The most exciting area for me was the 'Theft by Finding' room - through the dark walled, dimly lit space, came illuminated icons from a wide variety of cultures and ancient fragments brimming with aesthetic power and beauty, and beside them work of British sculptors influenced by these pieces.

Forepart of a running leopard - Halicarnassus - marble c.350 bc

Sanchi Torso - India - red sandstone  c.900


Duck Weight - Neo-Sumerian - Granite C. 21500-2000 bc


Seated Torso - Frank Dobson - Ham Hill stone - 1923


Angel (hand), Angel (wing) - Ivan Mestrovic - Walnut - 1916

My eyes saturated and mind full of sculpture I made my way back to Kings Cross, and was unaware of the journey home - pondering, creating, feeling inspired, motivated, so alive and awake.

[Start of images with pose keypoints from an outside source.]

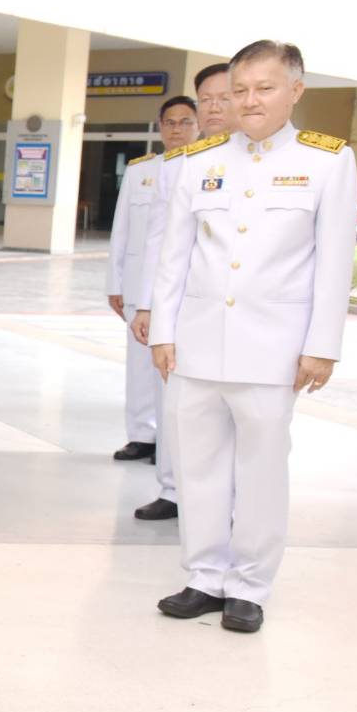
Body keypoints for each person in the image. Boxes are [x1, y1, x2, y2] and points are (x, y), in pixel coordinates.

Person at [148, 41, 357, 633]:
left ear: (295, 90)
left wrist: (321, 346)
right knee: (197, 466)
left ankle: (249, 586)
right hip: (196, 343)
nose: (249, 100)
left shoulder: (327, 160)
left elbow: (334, 261)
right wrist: (163, 330)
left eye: (264, 88)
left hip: (274, 349)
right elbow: (174, 254)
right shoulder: (201, 159)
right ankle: (203, 576)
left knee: (262, 470)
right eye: (239, 90)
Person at [132, 65, 239, 520]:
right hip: (186, 309)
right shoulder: (180, 165)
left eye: (223, 97)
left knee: (239, 419)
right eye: (206, 99)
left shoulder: (279, 163)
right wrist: (147, 306)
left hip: (245, 316)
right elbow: (159, 242)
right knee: (178, 406)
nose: (214, 107)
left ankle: (234, 502)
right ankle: (174, 490)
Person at [104, 96, 199, 472]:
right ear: (160, 127)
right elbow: (122, 230)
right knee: (139, 366)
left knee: (171, 369)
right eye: (170, 122)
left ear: (198, 126)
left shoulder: (204, 168)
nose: (177, 129)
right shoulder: (141, 171)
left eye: (185, 122)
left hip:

I've learned quite a lot from this exhibition, and I'm already organising my next trip - a lot of the pieces I loved were borrowed from the British Museum, and I must make another visit there.




Wednesday 2 March 2011

Sculpture ready for Delivery

I felt a sudden panic when I knew it was time for the piece to be loaded for delivery.  Was it finished?  Had I done enough?  Was I happy?  Would the customer be happy?  All the questions that come flooding forth when the needles of insecurity proddle and prick.

Work invariably (for me) goes on right until the last minute, and things always take much longer to do than anticipated, and I suppose this adds to the anxiety.

Last minute finishing before delivery

Ultimately delivery time is very exciting, I can show off all my hard work and place the sculpture in its intended spot in a beautiful garden, rather than seeing it in my muddy, untidy and chaotic workshop and yard.  It all went smoothly and calmly - we tweaked and adjusted position for the best view and balance - and it was done.  Then we all stood and stared - and I felt very emotional and proud. 

Sometimes it is quite difficult to say goodbye to a sculpture, having lived with it intensely for many weeks, and there is a big gap in the workshop now it has gone.  A new block of stone soon shakes my attention into focus and I'm on with my next commission.